10,000 management professors can’t be wrong..

For the past 17 years, the signal that summer is waning and the fall semester is right around the corner is the Academy of Management meeting, held the first or second week of every August. This year it was Philadelphia upon whose unsuspecting citizens we all converged last week. Although it’s not as easy as it used to be to go to sessions and events all day, dinner and networking til late at night, then get up at 6 am the next day to do it all again, it remains the most energizing meeting of the year.

Some gems that always make their way into my classroom come from a pre-conference workshop put on by Gary Wagenheim (Simon Fraser University in BC), Gavin Schwarz (University of New South Wales) and colleagues about managing change. It is a perennial standing-room-only session… creativity and engagement draw people year after year.

Managing change session
Managing change session

 

 

 

 

 

 

 

 

 

It’s tough to pick out other program highlights because there were so many great events, but a couple of sessions come to mind. First, I got to facilitate a session with my friends and Associate Editors for the Journal of Management Education Joy Beatty (University of Michigan– Dearborn) and Jen Leigh (Nazareth College) about what “evidence” means in teaching and learning– how do we know that students are actually learning what we want them to learn? How can we demonstrate that to others? It is a really complex question that we completely resolved that day.

Totally kidding.

But we did have an energetic conversation about how we know things, particularly when it comes to something so individual and sometimes invisible and usually quite long-term like student learning outcomes. As editors of a top 3 teaching and learning journal, we are very concerned about evidence and how our readers can “know” that some innovation that appears in our journal will “work” in their own classrooms, helping students gain the knowledge the author of the article says it will. Plus, external stakeholders are continuing to ask deep questions about what learning is happening on college campuses, not the least of which is parents interested in the quality of education their child is receiving. Responding to those questions with integrity resists smooth and easy answers, and we have to be up front about what we want students to learn, how we’re going to teach it, how we’ll measure what happened, and what we’ll do next. And all of those steps are personalized to each of us as instructors, which is both the joy and the frustration of college learning. We have to hold ourselves in a stance that is open to different ways of knowing and learning even when it is uncomfortable to do so.

 

Group discussion at the evidence workshop
Group discussion at the evidence workshop

 

 

 

 

 

 

 

 

 

I caught an unexpected gem at a session about (of all things) abusive supervisory practices and high performance work systems; ‘unexpected’ because the discussion was so good, it went beyond what I had hoped to get out of it. Essentially these authors were investigating the different psychological and organizational variables that explain why really abusive supervisors who get results (a key detail) keep their jobs, and are sometimes even celebrated and revered. While it’s no mystery why organizations interested in high performance work often retain these folks — they get results, and they get them pretty consistently — what was fascinating in this session was the research on why employees may seek out these abusive people, and choose to work with them, sometimes for years. Examples the presenters used were Bob Knight and his career at IU, and Meryl Streep’s prototypical character in The Devil Wears Prada. Hard to get more abusive than that. Why would anyone deliberately seek to work with those kinds of leaders, and even compete to get a spot, at great personal sacrifice?
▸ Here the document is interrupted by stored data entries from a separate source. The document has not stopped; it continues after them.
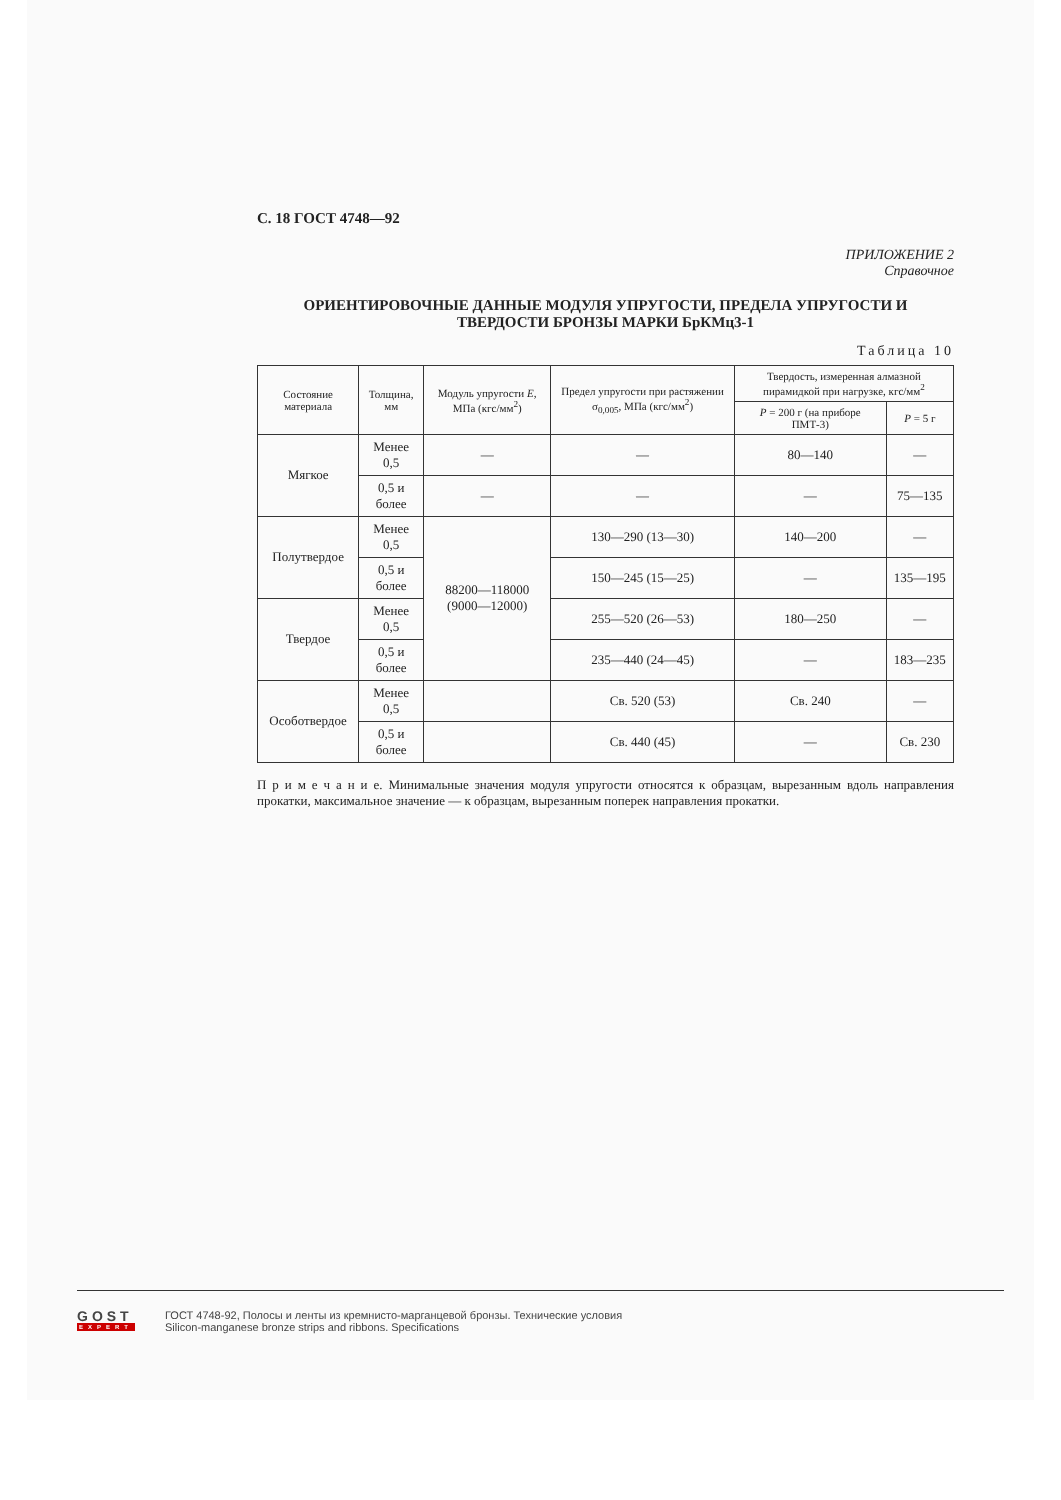С. 18 ГОСТ 4748—92
ПРИЛОЖЕНИЕ 2
Справочное
ОРИЕНТИРОВОЧНЫЕ ДАННЫЕ МОДУЛЯ УПРУГОСТИ, ПРЕДЕЛА УПРУГОСТИ И ТВЕРДОСТИ БРОНЗЫ МАРКИ БрКМц3-1
Таблица 10
| Состояние материала | Толщина, мм | Модуль упругости E , МПа (кгс/мм<sup>2</sup>) | Предел упругости при растяжении σ<sub>0,005</sub>, МПа (кгс/мм<sup>2</sup>) | Твердость, измеренная алмазной пирамидкой при нагрузке, кгс/мм<sup>2</sup> | |
| --- | --- | --- | --- | --- | --- |
| | | | | P = 200 г (на приборе ПМТ-3) | P = 5 г |
| Мягкое | Менее 0,5 | — | — | 80—140 | — |
| | 0,5 и более | — | — | — | 75—135 |
| Полутвердое | Менее 0,5 | 88200—118000 (9000—12000) | 130—290 (13—30) | 140—200 | — |
| | 0,5 и более | | 150—245 (15—25) | — | 135—195 |
| Твердое | Менее 0,5 | | 255—520 (26—53) | 180—250 | — |
| | 0,5 и более | | 235—440 (24—45) | — | 183—235 |
| Особотвердое | Менее 0,5 | | Св. 520 (53) | Св. 240 | — |
| | 0,5 и более | | Св. 440 (45) | — | Св. 230 |
П р и м е ч а н и е. Минимальные значения модуля упругости относятся к образцам, вырезанным вдоль направления прокатки, максимальное значение — к образцам, вырезанным поперек направления прокатки.
GOST
EXPERT
ГОСТ 4748-92, Полосы и ленты из кремнисто-марганцевой бронзы. Технические условия
Silicon-manganese bronze strips and ribbons. Specifications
Although there are some psychological moderators, it appears that a major explanation is the long term, robust “WIIFM” factor (what’s in it for me). When the researchers looked at outcomes, these abusive folks were perceived as strongly and positively impacting their employees’ chances for success, and their ‘mentoring’ (I use that term lightly) is perceived as instrumental in helping the employee learn what they need to learn in the field. Sometimes employees are willing to endure really extreme forms of abuse by keeping their eye on the longer-term ball, gaining important contacts in the industry. Plus, these employees may sometimes gain a street cred factor of being able to stick it out working for Ms. Screamer and surviving.

While I get that (heck, I did a PhD program.. we all are a little nuts after THAT kind of experience) I also left the session thinking what a waste of energy it is to create such hostility in the name of performance. We imagined the possible– mentoring and partnering with others to share and learn, without the serious hazing factor — which was experienced as lovely but super naive and not possible in practice. It really made me think of how we might change that kind of norm in workplaces that support it.